Noch sind die Verkaufskanäle im B2B (Business to Business) der persönliche Kontakt des Verkäufers zum Händler und im Bereich des Einzelhandels überwiegend das Angebot in den Schaufenstern des Fachhandels. Doch diese Vertriebskanäle weisen Schwachstellen auf, die durch den Onlinehandel besser in den Griff zu bekommen sind. Ein Spezialist für den Onlinehandel ist Bonofa, die mit ihrer Verkaufsplattform einen Meilenstein im Internet setzen.

So ist alleine die zentrale Lagerhaltung, die mit einem reinen Online-Vertrieb verbunden ist, wesentlich weniger aufwendig wie die dezentrale Verteilung der Waren über viele Filialen oder Händlernetze.
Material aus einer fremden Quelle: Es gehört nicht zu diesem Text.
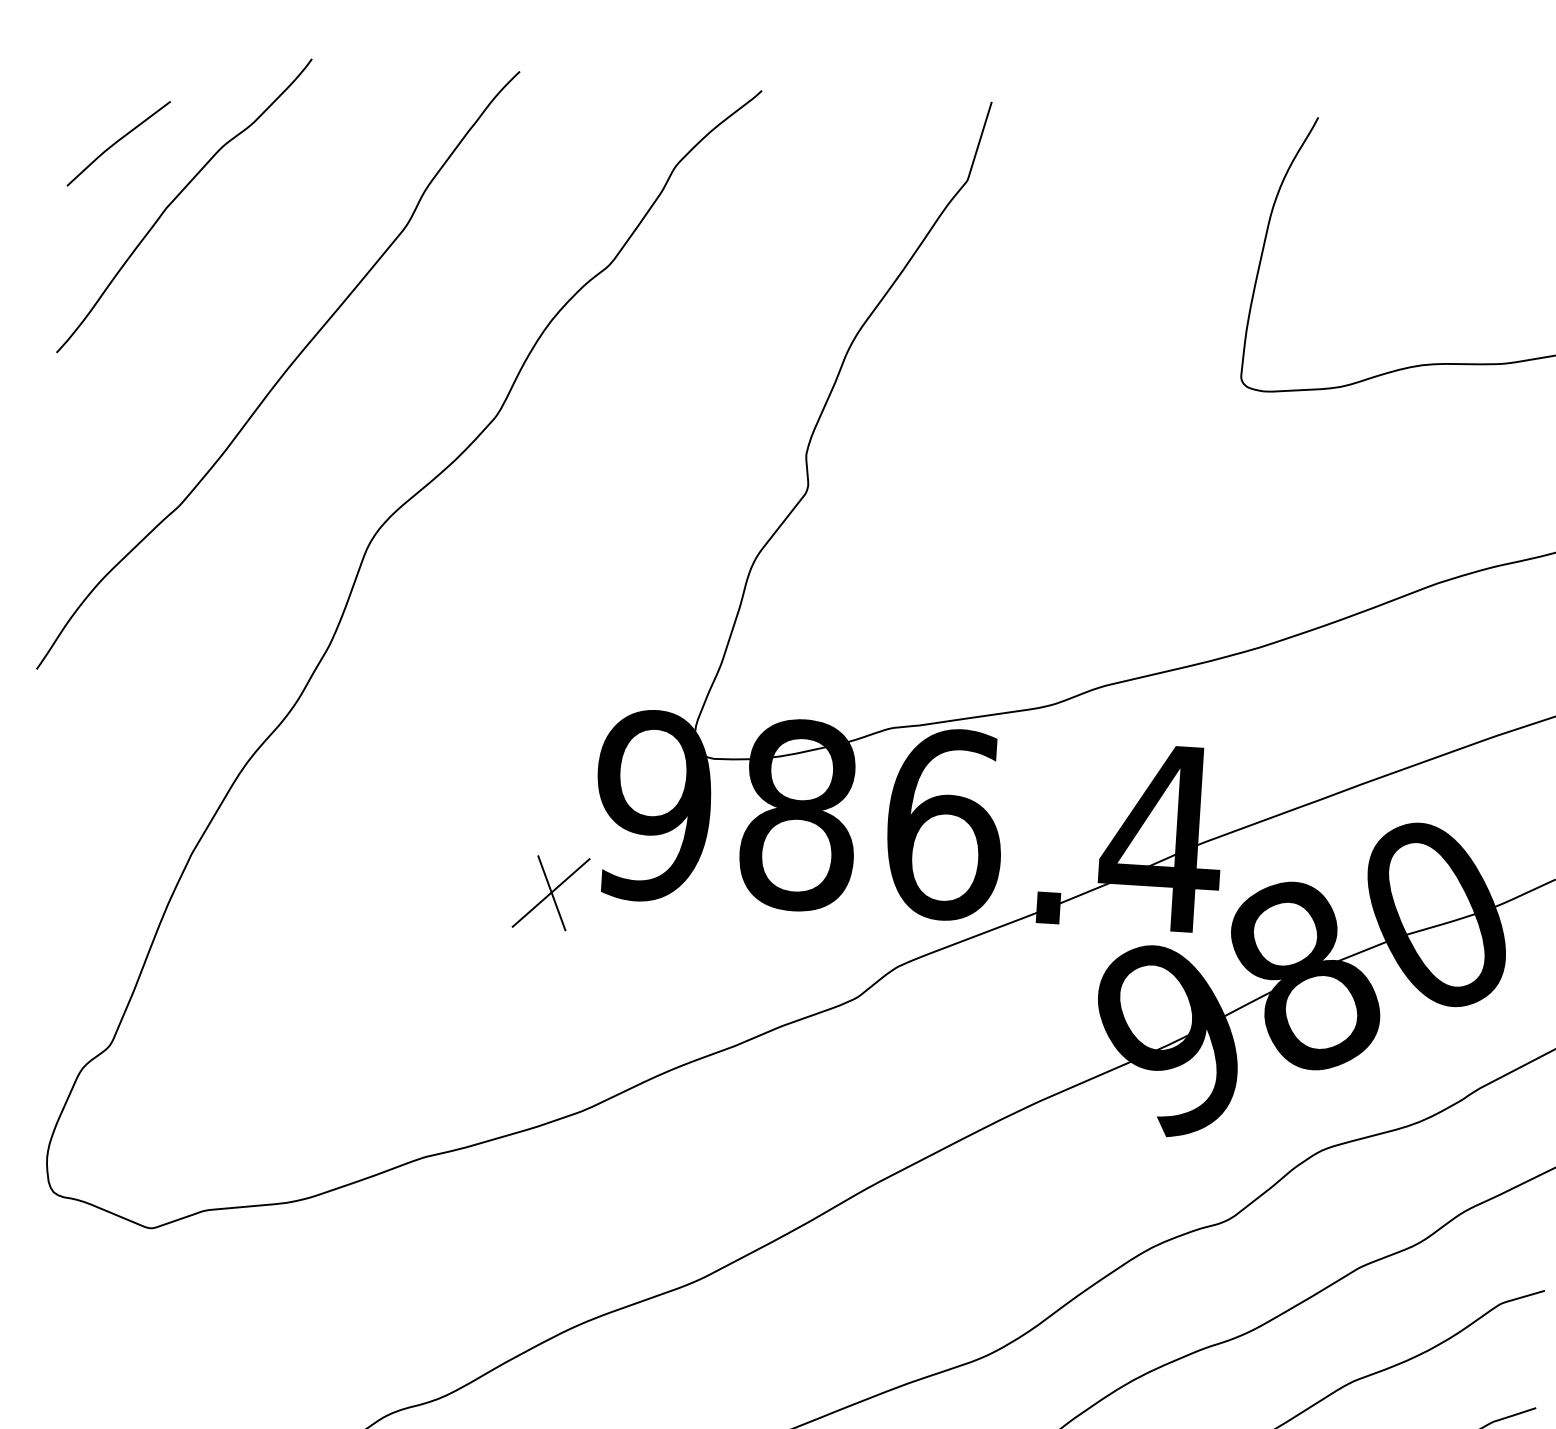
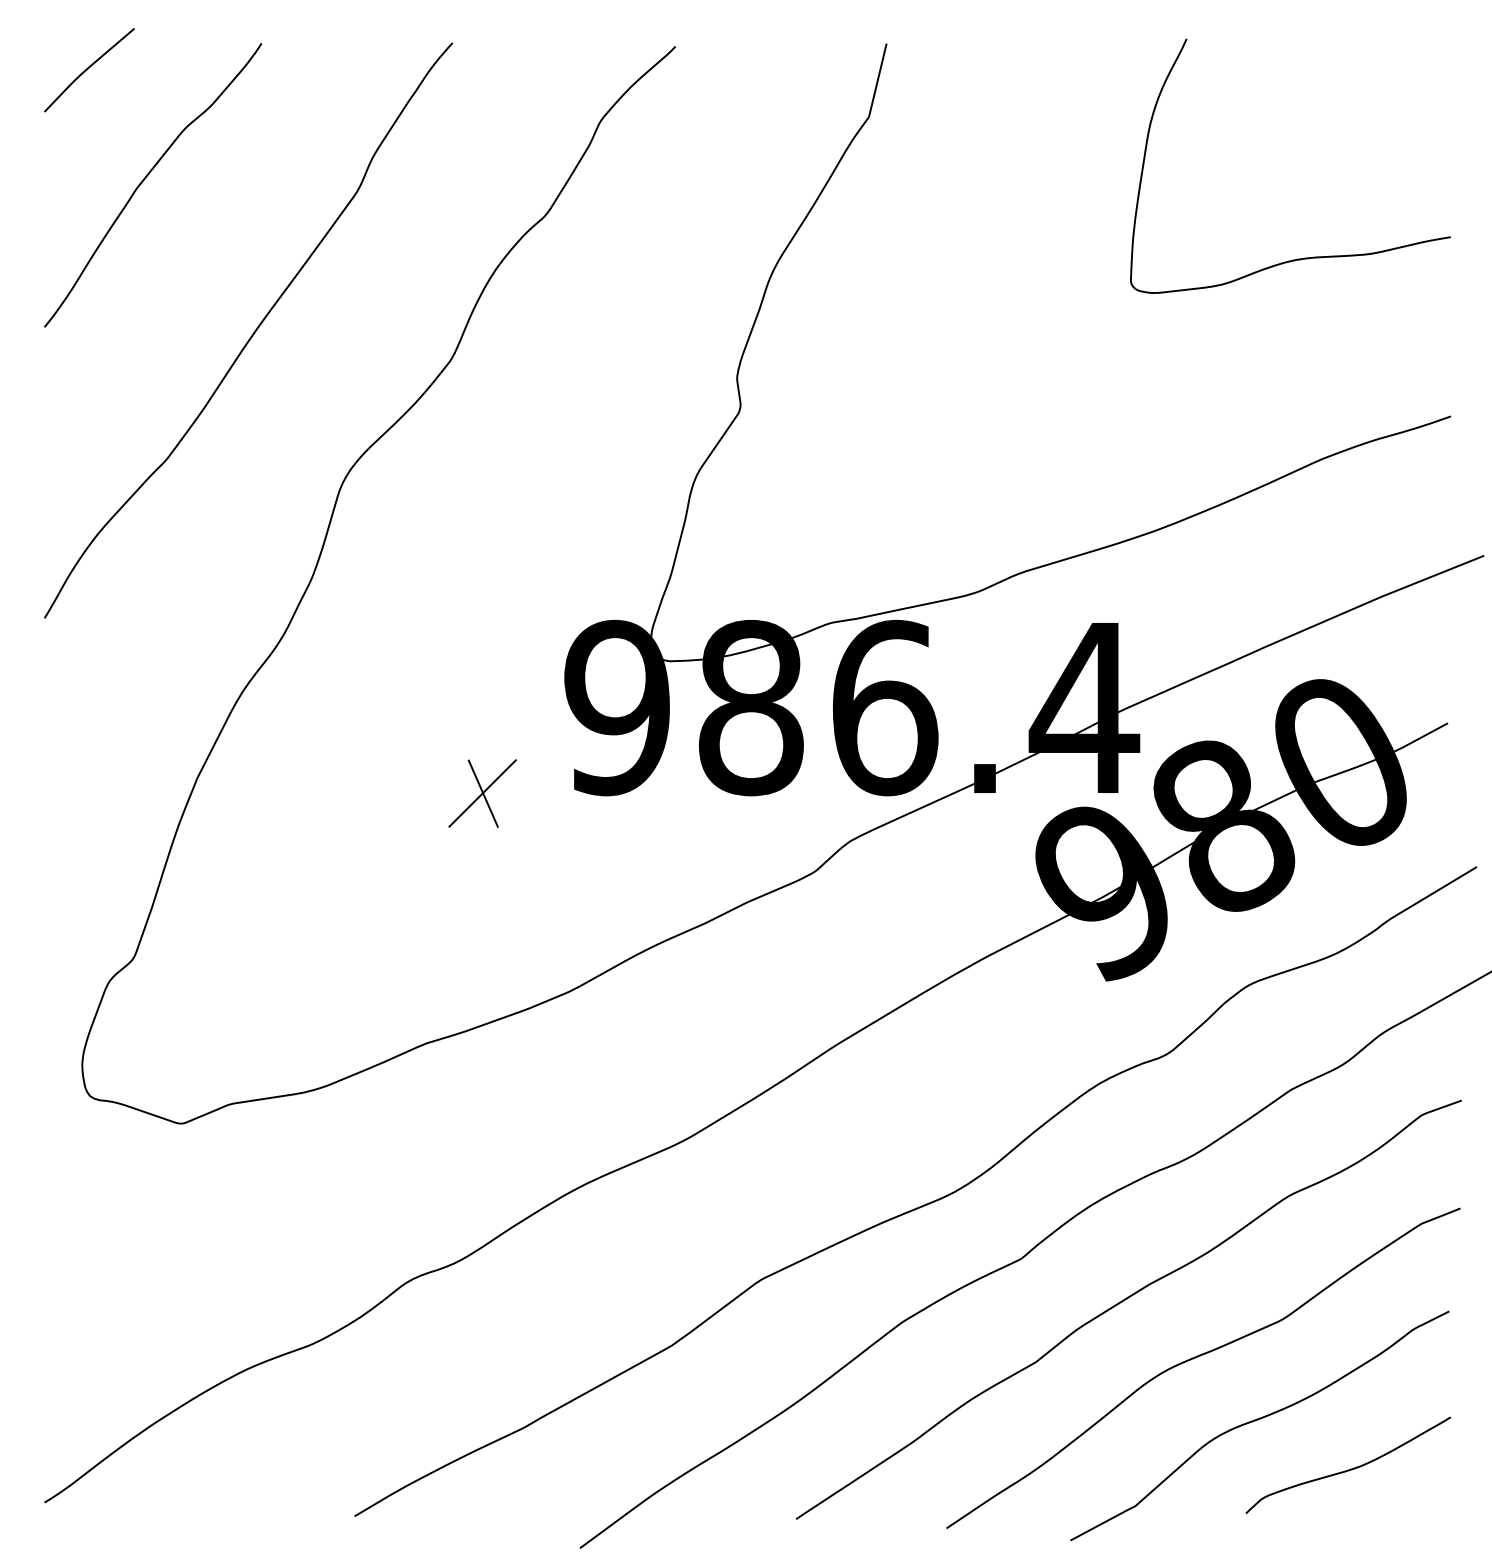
curve: (117, 142) -> (88, 69), moved
part: (550, 892) -> (482, 793), moved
Daraus ergibt sich ein weiterer Schwachpunkt. Bei der Umstellung eines Sortiments benötigt der Einzelhändler Platz für die neue Ware und muss das bestehende Sortiment oft unter Preis losschlagen. Die Ware, die im Internet angeboten wird, ist nicht abhängig von teuren Lagerflächen in Innenstadtlagen und nimmt auch keinen Platz im Schaufenster weg. Die Aktualisierung erfolgt auf das neueste Angebot und die letztjährige Ware rutscht einfach etwas nach hinten im Suchmaschinenranking.
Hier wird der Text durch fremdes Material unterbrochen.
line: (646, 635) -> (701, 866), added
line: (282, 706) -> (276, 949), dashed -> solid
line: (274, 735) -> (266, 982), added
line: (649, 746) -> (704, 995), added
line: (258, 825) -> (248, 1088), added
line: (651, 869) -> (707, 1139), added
An der Verbesserung der Visualisierung von Waren im Internet und der noch schnelleren Zustellung der Produkte an den Kunden wird ständig gearbeitet.  So könnte die 3D-Technik auch im Warenvertrieb eine immer stärker werdende Rolle spielen. Zwar kann der Kunde das Produkt nicht direkt anfassen, jedoch eine Rundumdarstellung erhalten, die sogar noch auf Fingerzeig erklärt, was welche Funktion der Ware ist. Die Zustellungszeiten für ein über das Internet bestelltes Produkt sind jetzt schon enorm geschrumpft. Mehr als zwei bis drei Tage wartet kaum noch ein Kunde auf seine Ware.

Das Problem hier liegt oft mehr bei der Erreichbarkeit des Endkunden, da sich dieser meist nicht zu Hause befindet, wenn die Zustellung erfolgen soll. Doch kann davon ausgegangen werden, das es dafür in absehbarer Zeit technische Einrichtungen am Haus, wie ein spezieller Paketbriefkasten geben wird.